Your button controller must inherit BaseUIKitScrollButtonController. It inherits a Text and a UIKitButton @input field from it, and those must be set in the editor. The base class does a lot of useful things, setting the button text amongst others. It also gives you an applyCustomSettings method to override, in this case it rather trivially prints out to the logger that it is pressed, and shows the button text from the BaseScrollButtonData that it has been fed.

BaseScrollButtonData

This is a very simple data class from which buttons are created and every buttons gets fed such a BaseScrollButtonData object (or a child class)

export class BaseScrollButtonData {
    public buttonText: string;
}

As stated, you can also make a child class that contains lots more data fields, and do something interesting with it to the button in the override of applyCustomSettings of your custom equivalent of MyButtonController. For instance, you can add a color attribute and give every button a different color. Or, like I did, you can add attributes that hold location, altitude, name and the IATA airport code of an airport and use that to select a location on a map when a button is pressed.

Configure ScrollMenu prefab

The whole menu is fit within the ScrollMenu prefab. Drag this prefab onto your scene. The prefab has a couple of inputs you can fill, all of which can be ignored - apart from the Scroll Button Prefab input: that must contain a prefab. Drag your Button prefab on that field

scrollmenu

and the ScrollMenu is almost ready to go.

Feed the menu and listen to the menu

As wrote before, the menu needs a list of BaseScrollButtonData data objects containing at least the button text to be able to generate a list of buttons. This is a sample of a bootstrapper script that does just that:

import { BaseScrollButtonData } from "LocalJoost/Ui/ScrollWindow/Scripts/BaseScrollButtonData";
import { UIKitScrollMenuController } from "LocalJoost/Ui/ScrollWindow/Scripts/UIKitScrollMenuController";

@component
export class ScrollButtonDataLoader extends BaseScriptComponent {
    @input scrollMenuController: UIKitScrollMenuController

    private onAwake(): void {
        const buttonDataArray: BaseScrollButtonData[] = [];
        for (let i = 1; i <= 20; i++) {
            const buttonData = new BaseScrollButtonData();
            buttonData.buttonText = "Button " + i;
            buttonDataArray.push(buttonData); 
        }
        this.createButtons(buttonDataArray);
        this.scrollMenuController.onButtonPressed.add((data) => {
            print("From UIKitScrollMenuController: button Pressed: " + data.buttonText);
        });
    }
}

This script needs an reference to the menu’s UIKitScrollMenuController so in can call it’s method createButtons method.
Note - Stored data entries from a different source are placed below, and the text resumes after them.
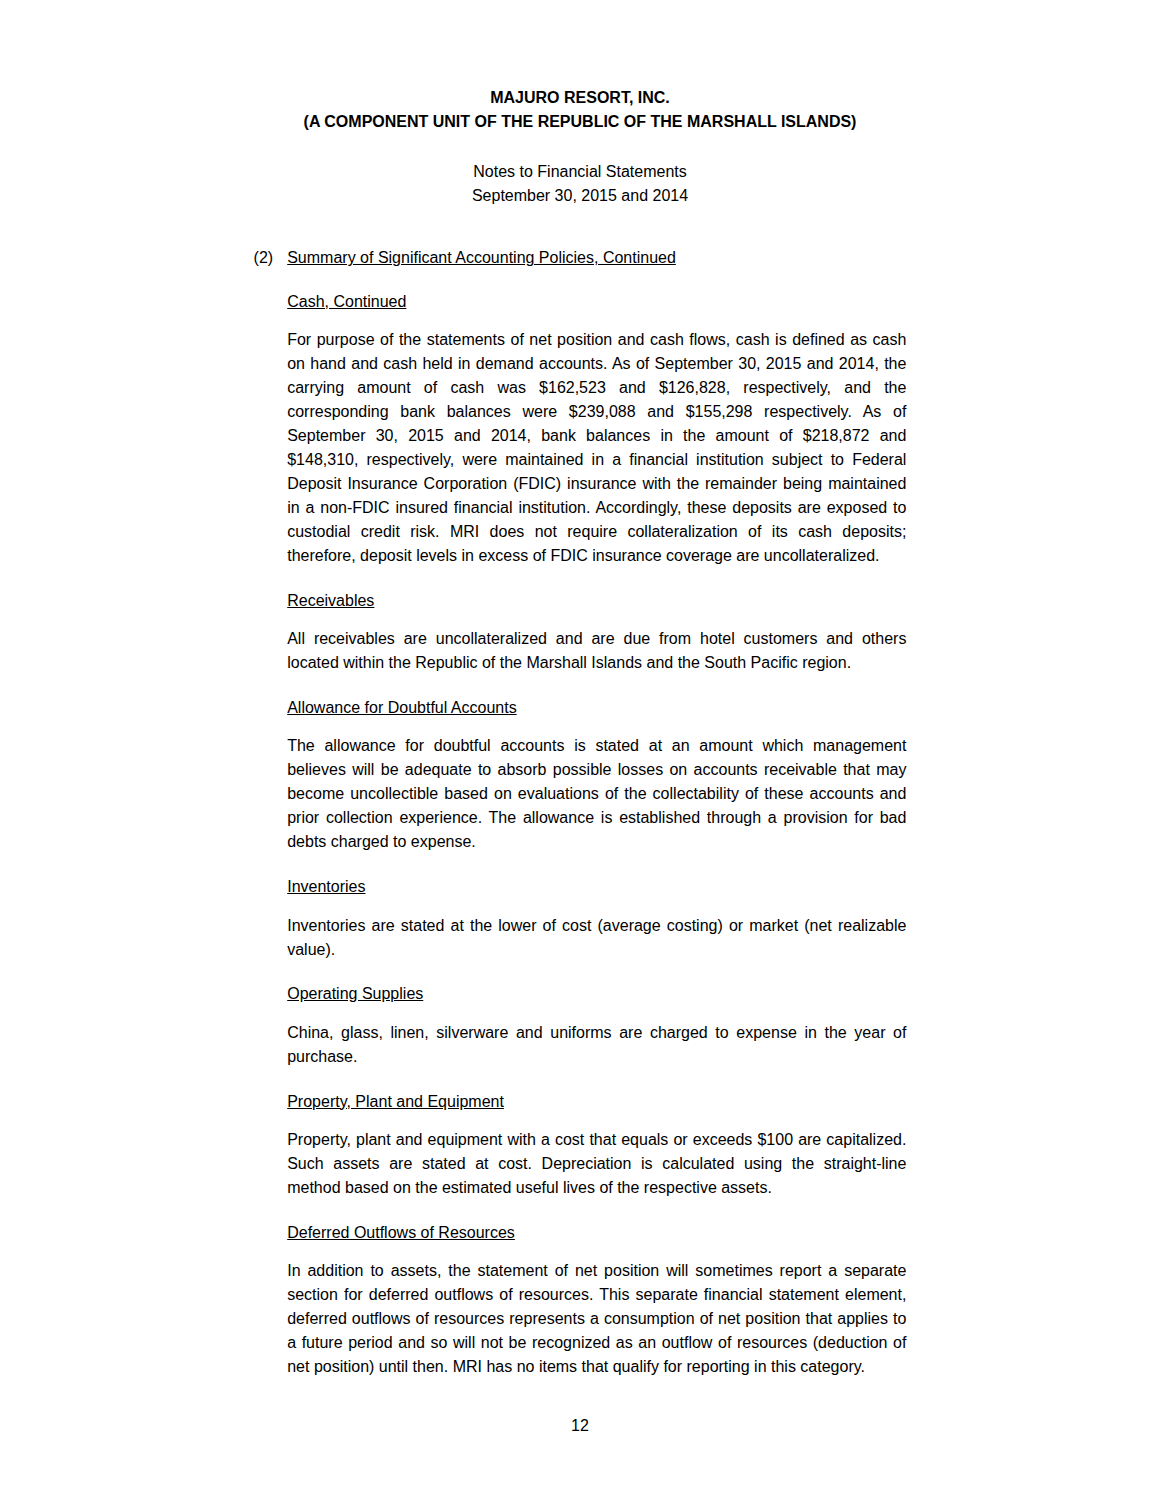MAJURO RESORT, INC.
(A COMPONENT UNIT OF THE REPUBLIC OF THE MARSHALL ISLANDS)
Notes to Financial Statements
September 30, 2015 and 2014
(2) Summary of Significant Accounting Policies, Continued
Cash, Continued
For purpose of the statements of net position and cash flows, cash is defined as cash on hand and cash held in demand accounts. As of September 30, 2015 and 2014, the carrying amount of cash was $162,523 and $126,828, respectively, and the corresponding bank balances were $239,088 and $155,298 respectively. As of September 30, 2015 and 2014, bank balances in the amount of $218,872 and $148,310, respectively, were maintained in a financial institution subject to Federal Deposit Insurance Corporation (FDIC) insurance with the remainder being maintained in a non-FDIC insured financial institution. Accordingly, these deposits are exposed to custodial credit risk. MRI does not require collateralization of its cash deposits; therefore, deposit levels in excess of FDIC insurance coverage are uncollateralized.
Receivables
All receivables are uncollateralized and are due from hotel customers and others located within the Republic of the Marshall Islands and the South Pacific region.
Allowance for Doubtful Accounts
The allowance for doubtful accounts is stated at an amount which management believes will be adequate to absorb possible losses on accounts receivable that may become uncollectible based on evaluations of the collectability of these accounts and prior collection experience. The allowance is established through a provision for bad debts charged to expense.
Inventories
Inventories are stated at the lower of cost (average costing) or market (net realizable value).
Operating Supplies
China, glass, linen, silverware and uniforms are charged to expense in the year of purchase.
Property, Plant and Equipment
Property, plant and equipment with a cost that equals or exceeds $100 are capitalized. Such assets are stated at cost. Depreciation is calculated using the straight-line method based on the estimated useful lives of the respective assets.
Deferred Outflows of Resources
In addition to assets, the statement of net position will sometimes report a separate section for deferred outflows of resources. This separate financial statement element, deferred outflows of resources represents a consumption of net position that applies to a future period and so will not be recognized as an outflow of resources (deduction of net position) until then. MRI has no items that qualify for reporting in this category.
12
In real use, buttonDataArray would be filled by reading a data stream from the web or some kind of configuration file. However, in this simple sample I just make them locally. But the scrollMenuController also exposes and event onButtonPressed to which you can subscribe and do something with, although here we also just print out the data that was fed to the button, just to show it works.

Some bits and pieces

The UIKitScrollMenuController also features a setMenuVisible method which you can use to turn the menu of or off from the outside, without having to reload the data using the ScrollButtonDataLoader or whatever you want to call your loader script.

Make sure your scripts lives in a scene object under the actual ScrollMenu prefab, otherwise you most likely will run into the dreaded “Compent not yet awake” error.

For the sake of completness: this menu needs both the Spectacles Interaction Kit and UIKit to be installed.

The demo project with all the neccesary components can be found here.